# Doc2Vec
The purpose of this section is to apply the word2vec algorithm to our dataset.
For now, we'll only use the following columns:
[Headline, Industry, College-Name-1,Degree-Name-1,Field-Of-Study-1,Job-Title-1,Company-Name-1,
College-Name-2 (Referring to masters), Degree-Name-2 (Referring to masters)]

## Important to note
We only care about the Headline and Job-Title-1 column since we have some discrepancies in our dataset, as
we've described previously sometimes the Headline does not properly reflect the Job-Title-1 Column so for that
reason we'll need to apply a bit of logic. For example in for profile_2 column Dates-Employed-1 says 03-2022-Present, this means that the profile_2 is currently employed there but his headline might not reflect that. Thus, we'll apply a bit of logic for this purpose, example: ```if str(employed).find('Present') != -1```

In [45]:
# Main imports
from nltk.corpus import stopwords
import matplotlib.pyplot as plt
from helper import remove_unused_columns, transform_profession, preprocess_text
import pandas as pd
import numpy as np
import seaborn as sns
from tqdm import tqdm

tqdm.pandas(desc="progress-bar")
from gensim.models import Doc2Vec
from sklearn import utils
from sklearn.model_selection import train_test_split
from gensim.models.doc2vec import TaggedDocument

## Cleaning up
As we mentioned above we'll go ahead and clean up these discrepancies in our dataset.
We really only care about the profiles current position.

In [46]:
# reading our files and
file = '../excel-data/f-linkedin-profile.csv'
data_csv = pd.read_csv(file)
data_top = remove_unused_columns(data_csv)[0:13]
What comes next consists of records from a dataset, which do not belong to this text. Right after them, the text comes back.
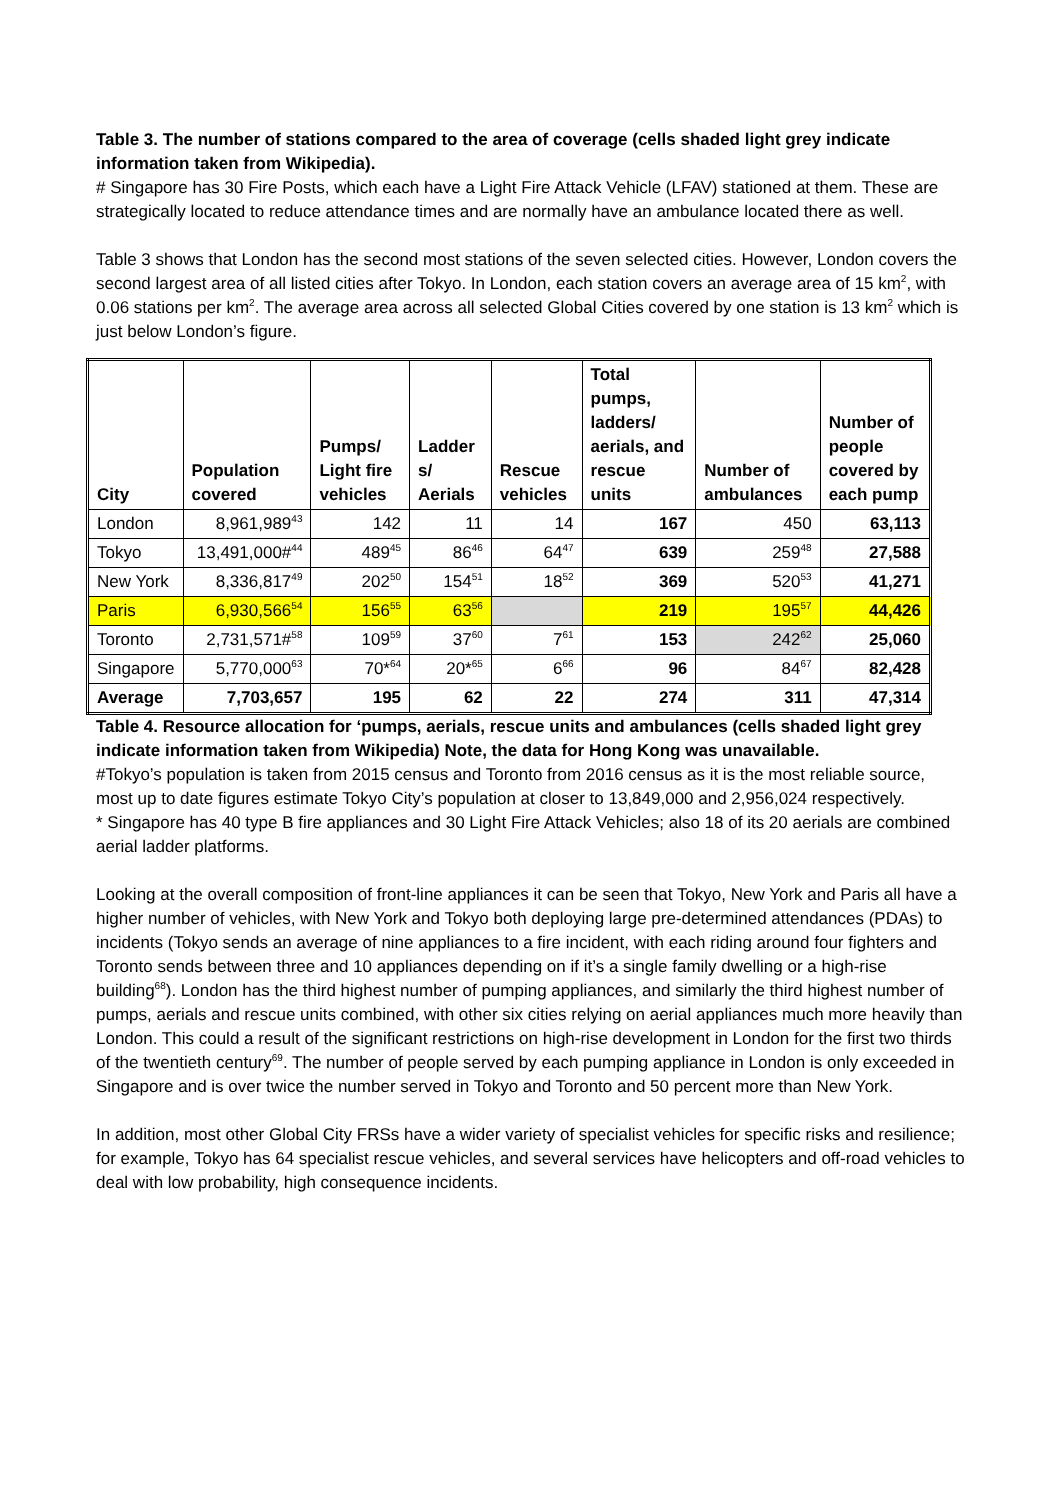Table 3. The number of stations compared to the area of coverage (cells shaded light grey indicate information taken from Wikipedia).
# Singapore has 30 Fire Posts, which each have a Light Fire Attack Vehicle (LFAV) stationed at them. These are strategically located to reduce attendance times and are normally have an ambulance located there as well.
Table 3 shows that London has the second most stations of the seven selected cities. However, London covers the second largest area of all listed cities after Tokyo. In London, each station covers an average area of 15 km<sup>2</sup>, with 0.06 stations per km<sup>2</sup>. The average area across all selected Global Cities covered by one station is 13 km<sup>2</sup> which is just below London’s figure.
| City | Population covered | Pumps/ Light fire vehicles | Ladder s/ Aerials | Rescue vehicles | Total pumps, ladders/ aerials, and rescue units | Number of ambulances | Number of people covered by each pump |
| --- | --- | --- | --- | --- | --- | --- | --- |
| London | 8,961,989<sup>43</sup> | 142 | 11 | 14 | 167 | 450 | 63,113 |
| Tokyo | 13,491,000#<sup>44</sup> | 489<sup>45</sup> | 86<sup>46</sup> | 64<sup>47</sup> | 639 | 259<sup>48</sup> | 27,588 |
| New York | 8,336,817<sup>49</sup> | 202<sup>50</sup> | 154<sup>51</sup> | 18<sup>52</sup> | 369 | 520<sup>53</sup> | 41,271 |
| Paris | 6,930,566<sup>54</sup> | 156<sup>55</sup> | 63<sup>56</sup> | | 219 | 195<sup>57</sup> | 44,426 |
| Toronto | 2,731,571#<sup>58</sup> | 109<sup>59</sup> | 37<sup>60</sup> | 7<sup>61</sup> | 153 | 242<sup>62</sup> | 25,060 |
| Singapore | 5,770,000<sup>63</sup> | 70*<sup>64</sup> | 20*<sup>65</sup> | 6<sup>66</sup> | 96 | 84<sup>67</sup> | 82,428 |
| Average | 7,703,657 | 195 | 62 | 22 | 274 | 311 | 47,314 |
Table 4. Resource allocation for ‘pumps, aerials, rescue units and ambulances (cells shaded light grey indicate information taken from Wikipedia) Note, the data for Hong Kong was unavailable.
#Tokyo’s population is taken from 2015 census and Toronto from 2016 census as it is the most reliable source, most up to date figures estimate Tokyo City’s population at closer to 13,849,000 and 2,956,024 respectively.
* Singapore has 40 type B fire appliances and 30 Light Fire Attack Vehicles; also 18 of its 20 aerials are combined aerial ladder platforms.
Looking at the overall composition of front-line appliances it can be seen that Tokyo, New York and Paris all have a higher number of vehicles, with New York and Tokyo both deploying large pre-determined attendances (PDAs) to incidents (Tokyo sends an average of nine appliances to a fire incident, with each riding around four fighters and Toronto sends between three and 10 appliances depending on if it’s a single family dwelling or a high-rise building<sup>68</sup>). London has the third highest number of pumping appliances, and similarly the third highest number of pumps, aerials and rescue units combined, with other six cities relying on aerial appliances much more heavily than London. This could a result of the significant restrictions on high-rise development in London for the first two thirds of the twentieth century<sup>69</sup>. The number of people served by each pumping appliance in London is only exceeded in Singapore and is over twice the number served in Tokyo and Toronto and 50 percent more than New York.
In addition, most other Global City FRSs have a wider variety of specialist vehicles for specific risks and resilience; for example, Tokyo has 64 specialist rescue vehicles, and several services have helicopters and off-road vehicles to deal with low probability, high consequence incidents.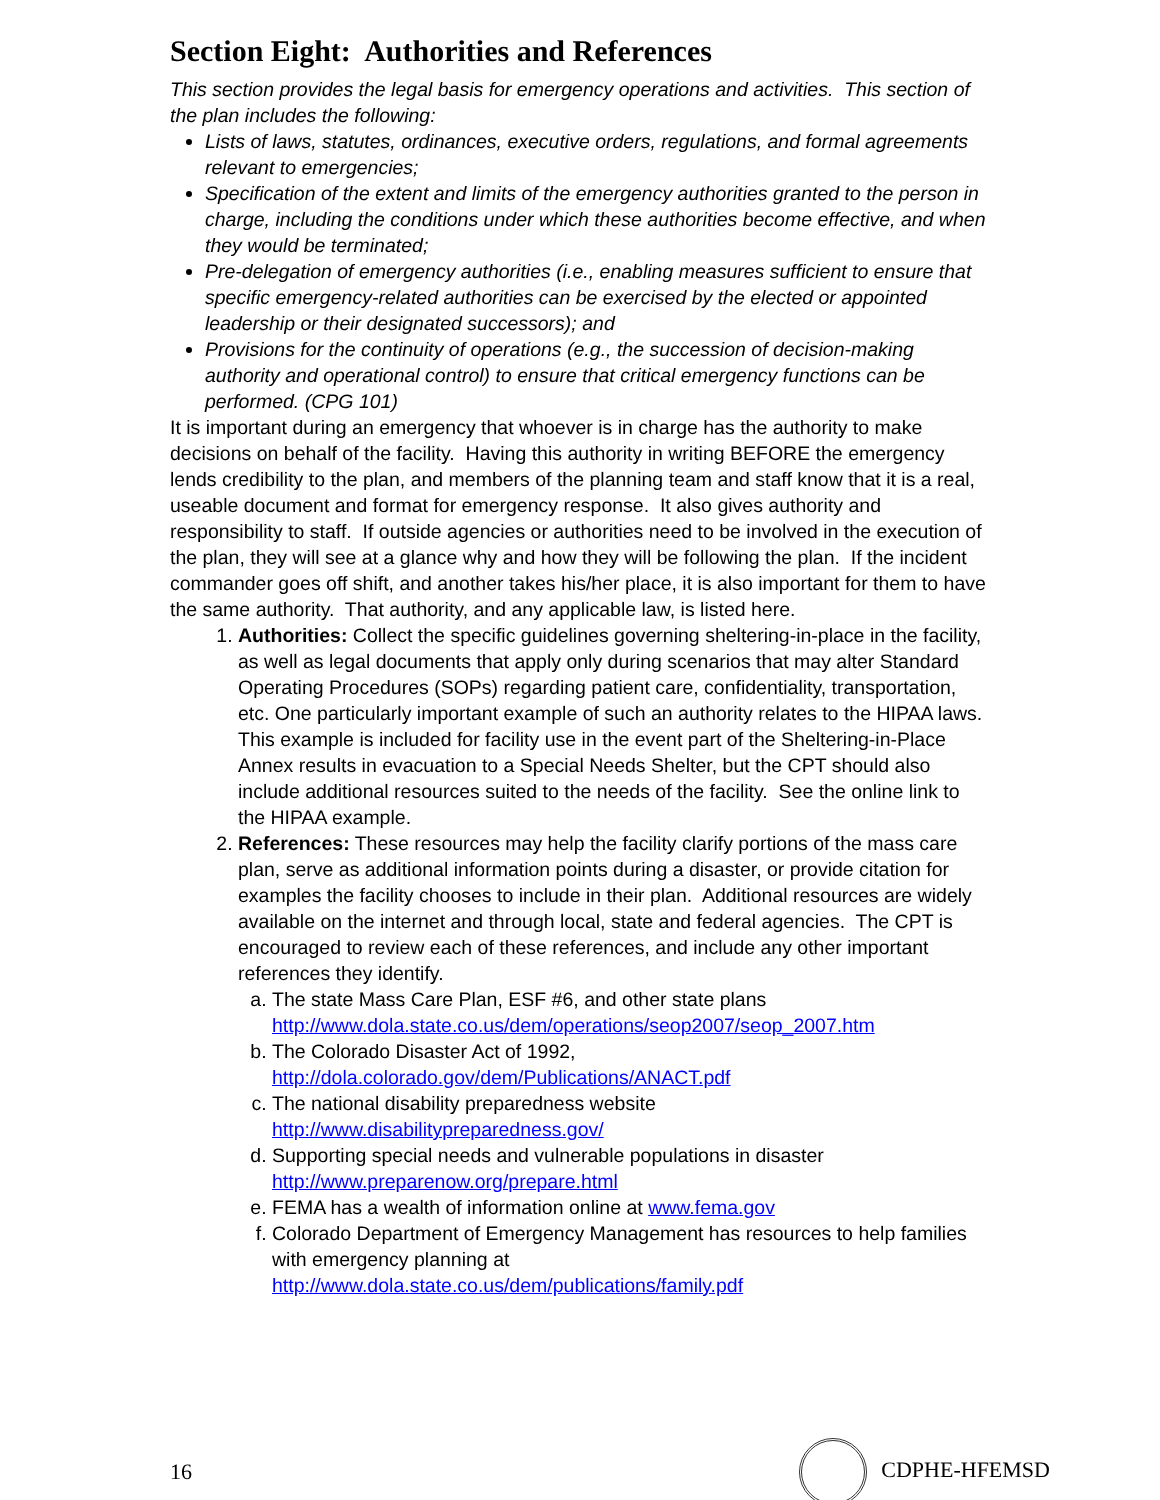Section Eight: Authorities and References
This section provides the legal basis for emergency operations and activities. This section of the plan includes the following:
Lists of laws, statutes, ordinances, executive orders, regulations, and formal agreements relevant to emergencies;
Specification of the extent and limits of the emergency authorities granted to the person in charge, including the conditions under which these authorities become effective, and when they would be terminated;
Pre-delegation of emergency authorities (i.e., enabling measures sufficient to ensure that specific emergency-related authorities can be exercised by the elected or appointed leadership or their designated successors); and
Provisions for the continuity of operations (e.g., the succession of decision-making authority and operational control) to ensure that critical emergency functions can be performed. (CPG 101)
It is important during an emergency that whoever is in charge has the authority to make decisions on behalf of the facility. Having this authority in writing BEFORE the emergency lends credibility to the plan, and members of the planning team and staff know that it is a real, useable document and format for emergency response. It also gives authority and responsibility to staff. If outside agencies or authorities need to be involved in the execution of the plan, they will see at a glance why and how they will be following the plan. If the incident commander goes off shift, and another takes his/her place, it is also important for them to have the same authority. That authority, and any applicable law, is listed here.
1. Authorities: Collect the specific guidelines governing sheltering-in-place in the facility, as well as legal documents that apply only during scenarios that may alter Standard Operating Procedures (SOPs) regarding patient care, confidentiality, transportation, etc. One particularly important example of such an authority relates to the HIPAA laws. This example is included for facility use in the event part of the Sheltering-in-Place Annex results in evacuation to a Special Needs Shelter, but the CPT should also include additional resources suited to the needs of the facility. See the online link to the HIPAA example.
2. References: These resources may help the facility clarify portions of the mass care plan, serve as additional information points during a disaster, or provide citation for examples the facility chooses to include in their plan. Additional resources are widely available on the internet and through local, state and federal agencies. The CPT is encouraged to review each of these references, and include any other important references they identify.
a. The state Mass Care Plan, ESF #6, and other state plans http://www.dola.state.co.us/dem/operations/seop2007/seop_2007.htm
b. The Colorado Disaster Act of 1992,
http://dola.colorado.gov/dem/Publications/ANACT.pdf
c. The national disability preparedness website
http://www.disabilitypreparedness.gov/
d. Supporting special needs and vulnerable populations in disaster
http://www.preparenow.org/prepare.html
e. FEMA has a wealth of information online at www.fema.gov
f. Colorado Department of Emergency Management has resources to help families with emergency planning at
http://www.dola.state.co.us/dem/publications/family.pdf
16 CDPHE-HFEMSD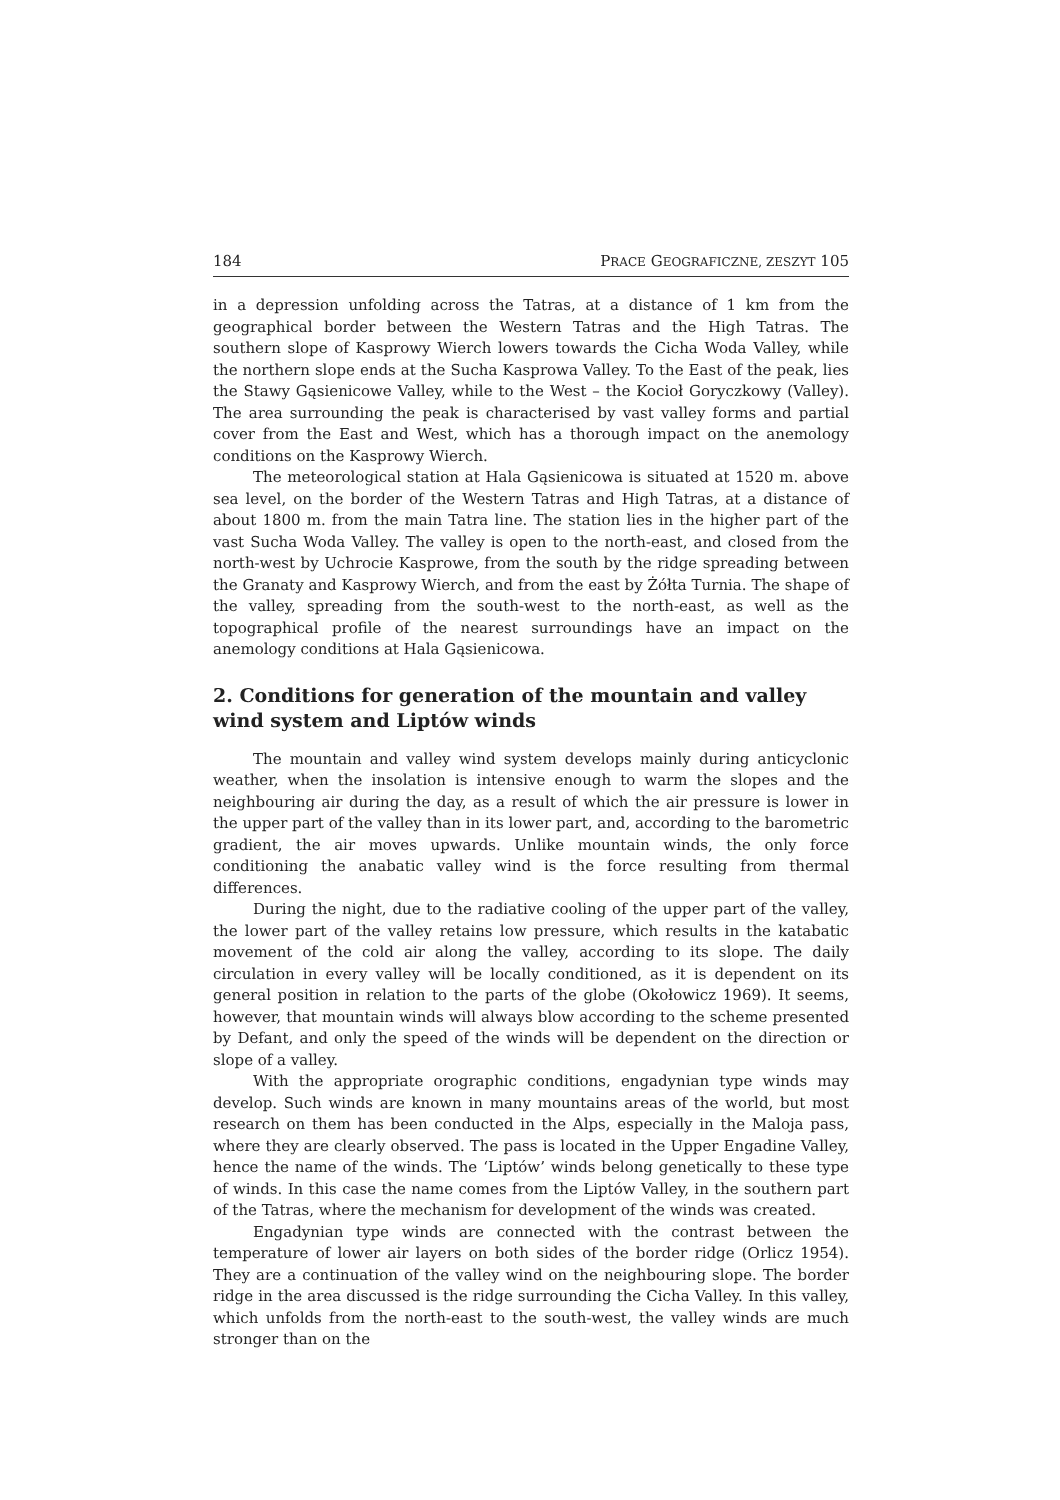184 PRACE GEOGRAFICZNE, ZESZYT 105
in a depression unfolding across the Tatras, at a distance of 1 km from the geographical border between the Western Tatras and the High Tatras. The southern slope of Kasprowy Wierch lowers towards the Cicha Woda Valley, while the northern slope ends at the Sucha Kasprowa Valley. To the East of the peak, lies the Stawy Gąsienicowe Valley, while to the West – the Kocioł Goryczkowy (Valley). The area surrounding the peak is characterised by vast valley forms and partial cover from the East and West, which has a thorough impact on the anemology conditions on the Kasprowy Wierch.
The meteorological station at Hala Gąsienicowa is situated at 1520 m. above sea level, on the border of the Western Tatras and High Tatras, at a distance of about 1800 m. from the main Tatra line. The station lies in the higher part of the vast Sucha Woda Valley. The valley is open to the north-east, and closed from the north-west by Uchrocie Kasprowe, from the south by the ridge spreading between the Granaty and Kasprowy Wierch, and from the east by Żółta Turnia. The shape of the valley, spreading from the south-west to the north-east, as well as the topographical profile of the nearest surroundings have an impact on the anemology conditions at Hala Gąsienicowa.
2. Conditions for generation of the mountain and valley wind system and Liptów winds
The mountain and valley wind system develops mainly during anticyclonic weather, when the insolation is intensive enough to warm the slopes and the neighbouring air during the day, as a result of which the air pressure is lower in the upper part of the valley than in its lower part, and, according to the barometric gradient, the air moves upwards. Unlike mountain winds, the only force conditioning the anabatic valley wind is the force resulting from thermal differences.
During the night, due to the radiative cooling of the upper part of the valley, the lower part of the valley retains low pressure, which results in the katabatic movement of the cold air along the valley, according to its slope. The daily circulation in every valley will be locally conditioned, as it is dependent on its general position in relation to the parts of the globe (Okołowicz 1969). It seems, however, that mountain winds will always blow according to the scheme presented by Defant, and only the speed of the winds will be dependent on the direction or slope of a valley.
With the appropriate orographic conditions, engadynian type winds may develop. Such winds are known in many mountains areas of the world, but most research on them has been conducted in the Alps, especially in the Maloja pass, where they are clearly observed. The pass is located in the Upper Engadine Valley, hence the name of the winds. The ‘Liptów’ winds belong genetically to these type of winds. In this case the name comes from the Liptów Valley, in the southern part of the Tatras, where the mechanism for development of the winds was created.
Engadynian type winds are connected with the contrast between the temperature of lower air layers on both sides of the border ridge (Orlicz 1954). They are a continuation of the valley wind on the neighbouring slope. The border ridge in the area discussed is the ridge surrounding the Cicha Valley. In this valley, which unfolds from the north-east to the south-west, the valley winds are much stronger than on the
# Get our columns into lists
headline_categories = list(data_csv['Industry'])
profession = transform_profession(data_top, data=data_csv)
category_list = data_csv['Headline']
category_id = [i for i in range(len(category_list))]

# Initialize our columns into a dataframe
dtf = pd.DataFrame()
dtf['category_id'] = category_id
dtf['categories'] = headline_categories
dtf['profession'] = profession

# Clean your data set first remove unwanted words like: "I", "me", "you"
list_stop_of_words = stopwords.words('english')
dtf['clean_text_profession'] = dtf['profession'].apply(
    lambda x: preprocess_text(x, flg_stemm=False, flg_lemm=True, lst_stopwords=list_stop_of_words))

dtf.head()


Unnamed: 0,category_id,categories,profession,clean_text_profession
0,0,Machine Learning,"Director of Data Science, Machine Learning at ...",director data science machine learning walmart...
1,1,Machine Learning,Machine learning on Encrypted data Engineer,machine learning encrypted data engineer
2,2,Machine Learning,Machine Learning Research Scientist - Deep Lea...,machine learning research scientist deep learning
3,3,Machine Learning,Principal (Manager) R&D Data Scientist,principal manager rd data scientist
4,4,Machine Learning,"Vice President of Machine Learning, Merchandis...",vice president machine learning merchandising ...


### Split data set
In this section we'll split the data set into training set (70%) test set (30%)

In [47]:
# training set (70%) test set (30%)
train, test = train_test_split(dtf, test_size=0.3)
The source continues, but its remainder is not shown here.